Diary of Charles Francis Adams, volume 7
1838-01-01
The morning was cloudy but without rain. I felt as I have of late inclined upon the occasion to feel a gentle sense of melancholy that the active period of life is passing with me, although less mingled than it has been with any sense of inertness on my part in making use of my advantages. During the past year I have done something towards earning for myself a reputation somewhat on a footing with that of those who have preceded me. And although my exertions receive no adventitious aid and experience much insidious hostility, they have not failed of their great purpose, the winning for me the good opinion of those whose good opinion is worth mentioning.
At home I have been blessed as ever, with uncommon good health among the members of my family, and with an escape from the cares and anxieties of the period to an extent which considering the nature of my undertaking at the outset is certainly worthy of reflection with increased reliance upon a divine providence which has ever been merciful to me and mine.

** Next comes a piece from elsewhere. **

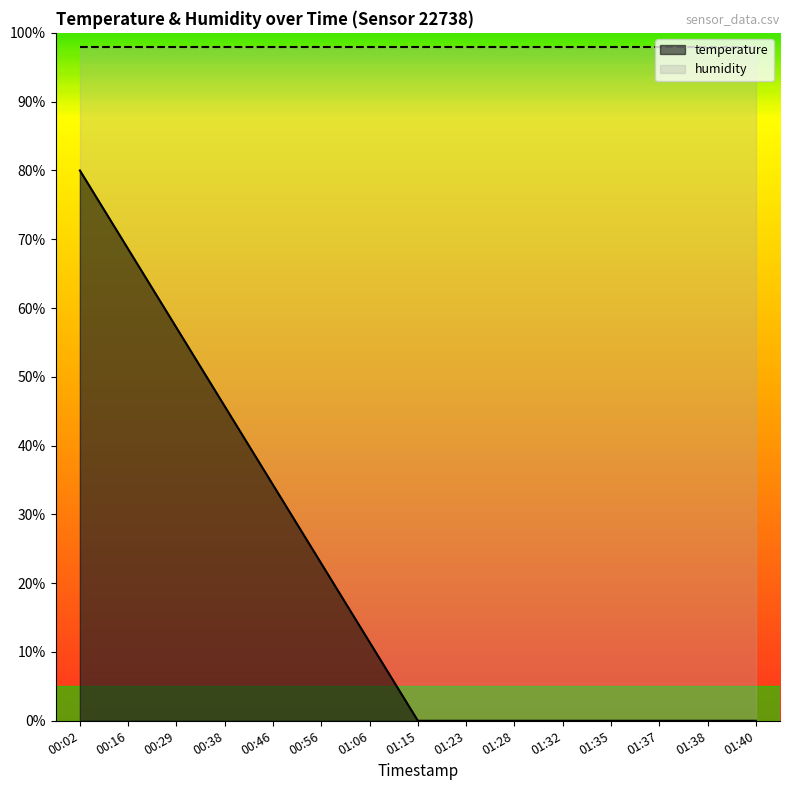

Rank the categories by value from highest to lowest.

00:02, 00:16, 00:29, 00:38, 00:46, 00:56, 01:06, 01:15, 01:23, 01:28, 01:32, 01:35, 01:37, 01:38, 01:40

The day brought it’s usual number of little remembrances to the children with which they were gratified though not today so satiated as to react disagreeably upon themselves. I went to the Office where I was occupied in packing off my pamphlet and in Accounts. But these latter, I hope are not quite so numerous as they have usually been for I have taken pains to reduce them as much as possible. Home to read Herodotus. Afternoon at home reading the Correspondance which was more amusing again, but I feel a little ashamed to lounge so much. Perhaps there is no greater luxury than light literature, and yet no intellectual occupation attended with less profit.
Evening to Governor Everett’s in order to attend a small party given to Madame Caradori. There might have been thirty or forty there. Principally neighbors although without any very obvious principle of selection. There was singing by Miss Grant, Miss Bradbury, Mrs. Derby and by Madame Caradori—the latter of course the only one worth hearing. She sung a piece from the Tasso of Donizetti which was beautiful. Her singing is particularly charming. There is a perfec-373tion in her roulades which is not often found in the most accomplished performers. At Supper, I. P. Davis spoke to me of my Pamphlet, said Nathan Appleton had read it and approved of every sentiment. Perhaps he is as good a judge as we have. And I have no cause to be ashamed of my production. Home at eleven.